Further, any gifts given on the occasion of a wedding or transferred under a will or by way of inheritance are exempt from tax. This is irrespective of whether the gifts are received from a relative or any other person.
These things are Taxed
Any immovable property like land, building, etc. having stamp duty of more than Rs 50000, jewellery, shares, paintings or other costly articles exceeding Rs 50000, other than immovable property Any property worth more than Rs 50000 is included.
Income Tax on gifts would be subject to the following limits:
Income Tax on gifts would be subject to the following limits:
|Gifts Received in the form of
|Chargeable to Income-tax if
|Aggregate value exceeds Rs 50,000 in a Financial Year (FY)

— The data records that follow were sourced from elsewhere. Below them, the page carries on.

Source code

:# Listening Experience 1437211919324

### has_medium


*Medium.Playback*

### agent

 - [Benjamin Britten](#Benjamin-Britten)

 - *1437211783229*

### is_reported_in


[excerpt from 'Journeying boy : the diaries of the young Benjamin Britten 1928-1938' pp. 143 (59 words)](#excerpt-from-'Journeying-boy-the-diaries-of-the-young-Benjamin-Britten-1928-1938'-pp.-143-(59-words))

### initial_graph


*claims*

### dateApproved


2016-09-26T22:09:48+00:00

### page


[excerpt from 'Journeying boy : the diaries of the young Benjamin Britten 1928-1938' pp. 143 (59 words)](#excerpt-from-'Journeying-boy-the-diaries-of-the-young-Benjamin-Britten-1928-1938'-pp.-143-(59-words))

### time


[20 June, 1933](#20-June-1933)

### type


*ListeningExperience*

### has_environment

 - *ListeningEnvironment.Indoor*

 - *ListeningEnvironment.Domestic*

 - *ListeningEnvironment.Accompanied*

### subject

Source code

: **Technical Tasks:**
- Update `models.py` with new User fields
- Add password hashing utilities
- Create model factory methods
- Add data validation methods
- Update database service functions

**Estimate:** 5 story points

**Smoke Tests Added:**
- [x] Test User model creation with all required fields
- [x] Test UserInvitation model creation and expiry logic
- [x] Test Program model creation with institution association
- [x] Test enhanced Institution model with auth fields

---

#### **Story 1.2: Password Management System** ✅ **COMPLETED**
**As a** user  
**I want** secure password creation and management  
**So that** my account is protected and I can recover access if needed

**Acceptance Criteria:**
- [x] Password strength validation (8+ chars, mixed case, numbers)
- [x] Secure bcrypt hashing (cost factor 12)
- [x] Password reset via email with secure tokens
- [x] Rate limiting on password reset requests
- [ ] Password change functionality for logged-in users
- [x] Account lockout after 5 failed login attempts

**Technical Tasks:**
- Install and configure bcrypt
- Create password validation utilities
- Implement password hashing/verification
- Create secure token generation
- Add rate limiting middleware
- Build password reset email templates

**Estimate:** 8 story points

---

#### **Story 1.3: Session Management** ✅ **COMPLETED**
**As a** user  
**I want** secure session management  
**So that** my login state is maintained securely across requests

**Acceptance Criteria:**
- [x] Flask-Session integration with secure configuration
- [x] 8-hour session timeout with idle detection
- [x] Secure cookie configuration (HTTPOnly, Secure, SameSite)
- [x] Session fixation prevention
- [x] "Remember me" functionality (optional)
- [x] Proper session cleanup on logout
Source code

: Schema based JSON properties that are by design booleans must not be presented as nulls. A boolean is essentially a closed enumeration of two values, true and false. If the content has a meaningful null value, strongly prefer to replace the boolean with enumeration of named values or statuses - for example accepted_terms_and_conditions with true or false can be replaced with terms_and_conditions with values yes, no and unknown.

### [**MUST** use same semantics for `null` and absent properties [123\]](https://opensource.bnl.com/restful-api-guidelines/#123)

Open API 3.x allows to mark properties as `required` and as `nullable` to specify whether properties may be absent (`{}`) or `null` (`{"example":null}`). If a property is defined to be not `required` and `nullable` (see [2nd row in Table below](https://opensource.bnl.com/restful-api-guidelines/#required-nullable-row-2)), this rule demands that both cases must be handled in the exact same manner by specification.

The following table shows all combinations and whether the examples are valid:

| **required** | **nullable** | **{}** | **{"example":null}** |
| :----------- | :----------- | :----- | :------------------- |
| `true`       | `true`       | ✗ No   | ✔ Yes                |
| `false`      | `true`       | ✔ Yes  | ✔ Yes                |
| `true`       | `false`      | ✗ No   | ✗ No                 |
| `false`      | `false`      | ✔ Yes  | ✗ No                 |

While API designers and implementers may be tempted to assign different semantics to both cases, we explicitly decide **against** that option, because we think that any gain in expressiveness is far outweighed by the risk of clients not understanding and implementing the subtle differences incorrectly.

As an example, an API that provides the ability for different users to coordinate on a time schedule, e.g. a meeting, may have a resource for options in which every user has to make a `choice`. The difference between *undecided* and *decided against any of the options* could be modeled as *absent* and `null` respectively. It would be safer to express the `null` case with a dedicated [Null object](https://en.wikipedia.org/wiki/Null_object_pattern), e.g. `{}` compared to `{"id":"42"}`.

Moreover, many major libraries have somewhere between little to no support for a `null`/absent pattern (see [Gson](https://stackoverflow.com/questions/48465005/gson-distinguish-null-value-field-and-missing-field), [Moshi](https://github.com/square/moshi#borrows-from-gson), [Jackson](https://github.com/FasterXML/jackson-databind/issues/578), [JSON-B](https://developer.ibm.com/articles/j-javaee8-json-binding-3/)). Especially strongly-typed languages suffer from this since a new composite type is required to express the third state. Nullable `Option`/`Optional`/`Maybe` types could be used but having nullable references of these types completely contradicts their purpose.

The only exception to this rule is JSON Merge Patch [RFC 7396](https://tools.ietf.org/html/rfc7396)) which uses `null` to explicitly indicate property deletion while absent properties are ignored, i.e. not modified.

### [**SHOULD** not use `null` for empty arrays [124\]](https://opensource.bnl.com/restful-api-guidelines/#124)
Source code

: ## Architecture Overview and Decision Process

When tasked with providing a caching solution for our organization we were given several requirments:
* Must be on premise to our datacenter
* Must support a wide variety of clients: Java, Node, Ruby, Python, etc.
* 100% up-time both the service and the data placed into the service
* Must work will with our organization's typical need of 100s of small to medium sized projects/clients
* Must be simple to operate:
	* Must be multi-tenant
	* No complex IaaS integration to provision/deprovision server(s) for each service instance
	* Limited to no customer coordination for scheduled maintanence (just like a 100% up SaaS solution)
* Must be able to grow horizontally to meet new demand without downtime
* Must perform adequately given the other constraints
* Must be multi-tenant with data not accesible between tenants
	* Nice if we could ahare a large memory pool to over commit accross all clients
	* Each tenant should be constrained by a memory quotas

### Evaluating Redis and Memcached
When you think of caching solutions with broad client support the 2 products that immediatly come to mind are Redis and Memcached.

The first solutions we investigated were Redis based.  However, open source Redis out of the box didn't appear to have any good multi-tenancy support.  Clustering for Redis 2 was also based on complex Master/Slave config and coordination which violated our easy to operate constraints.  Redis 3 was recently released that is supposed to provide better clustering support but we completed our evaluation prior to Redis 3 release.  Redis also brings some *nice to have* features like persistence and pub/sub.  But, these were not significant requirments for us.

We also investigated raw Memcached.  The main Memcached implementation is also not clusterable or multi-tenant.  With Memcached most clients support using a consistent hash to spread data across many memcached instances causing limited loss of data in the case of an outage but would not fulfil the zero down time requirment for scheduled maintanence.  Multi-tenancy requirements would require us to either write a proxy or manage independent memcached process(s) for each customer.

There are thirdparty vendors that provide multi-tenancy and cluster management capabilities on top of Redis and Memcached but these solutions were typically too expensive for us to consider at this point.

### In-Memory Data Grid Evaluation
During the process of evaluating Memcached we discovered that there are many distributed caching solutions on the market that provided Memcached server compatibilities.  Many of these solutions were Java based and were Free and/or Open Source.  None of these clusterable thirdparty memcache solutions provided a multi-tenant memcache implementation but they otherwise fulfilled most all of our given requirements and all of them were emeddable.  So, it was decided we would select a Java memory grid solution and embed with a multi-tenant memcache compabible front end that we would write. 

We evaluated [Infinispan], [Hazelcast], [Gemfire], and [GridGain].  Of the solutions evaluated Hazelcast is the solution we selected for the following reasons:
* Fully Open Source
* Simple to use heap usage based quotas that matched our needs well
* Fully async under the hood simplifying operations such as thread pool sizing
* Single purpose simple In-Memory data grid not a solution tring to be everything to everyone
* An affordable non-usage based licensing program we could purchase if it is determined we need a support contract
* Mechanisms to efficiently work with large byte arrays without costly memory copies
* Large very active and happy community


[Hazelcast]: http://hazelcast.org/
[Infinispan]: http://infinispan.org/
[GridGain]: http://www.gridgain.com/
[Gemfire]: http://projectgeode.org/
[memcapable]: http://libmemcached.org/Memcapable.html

|Movable Property without consideration
|Aggregate Fair Market Value (FMV) exceeds Rs 50,000 in a FY
|Movable Property with consideration
|Aggregate FMV exceeds the consideration by Rs 50,000 in a FY
|Immovable Property without consideration
|Stamp duty value of exceeds Rs 50,000
|Immovable Property with consideration
|Stamp duty value exceeds the consideration by Rs. 50,000 as well as the stamp duly value exceeding the consideration by 5%
Company Diwali Bonus/Voucher
Any gift certificate worth more than Rs 5,000 would be deemed part of your pay and taxed according to the appropriate tax bracket. Furthermore, any money credited to your account by the firm will be deemed salary and taxed accordingly. This implies that any Diwali bonus paid by your firm will be taxed.
It should be mentioned that any monetary present from the firm, even if it is less than Rs 5,000, would be taxed because it will be deemed part of your income. However, Rs 4,999 in the form of a voucher or coupon is exempt from tax.